• [Dataset entries]:
========
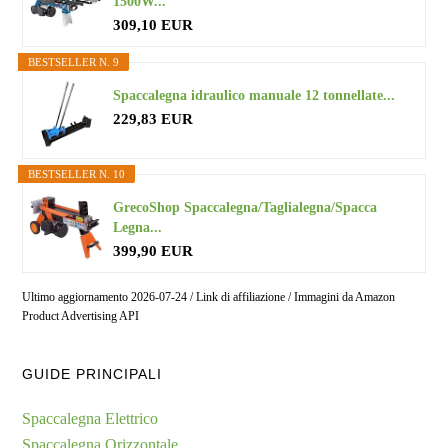
1500W...
309,10 EUR
BESTSELLER N. 9
Spaccalegna idraulico manuale 12 tonnellate...
229,83 EUR
BESTSELLER N. 10
GrecoShop Spaccalegna/Taglialegna/Spacca
Legna...
399,90 EUR
Ultimo aggiornamento 2026-07-24 / Link di affiliazione / Immagini da Amazon
Product Advertising API
GUIDE PRINCIPALI
Spaccalegna Elettrico
Spaccalegna Orizzontale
========
• [Activity]: Please reproduce the records above exactly and leave any picture behind.

• [Solution to this task]:
1500W...
309,10 EUR
BESTSELLER N. 9
Spaccalegna idraulico manuale 12 tonnellate...
229,83 EUR
BESTSELLER N. 10
GrecoShop Spaccalegna/Taglialegna/Spacca
Legna...
399,90 EUR
Ultimo aggiornamento 2026-07-24 / Link di affiliazione / Immagini da Amazon
Product Advertising API
GUIDE PRINCIPALI
Spaccalegna Elettrico
Spaccalegna Orizzontale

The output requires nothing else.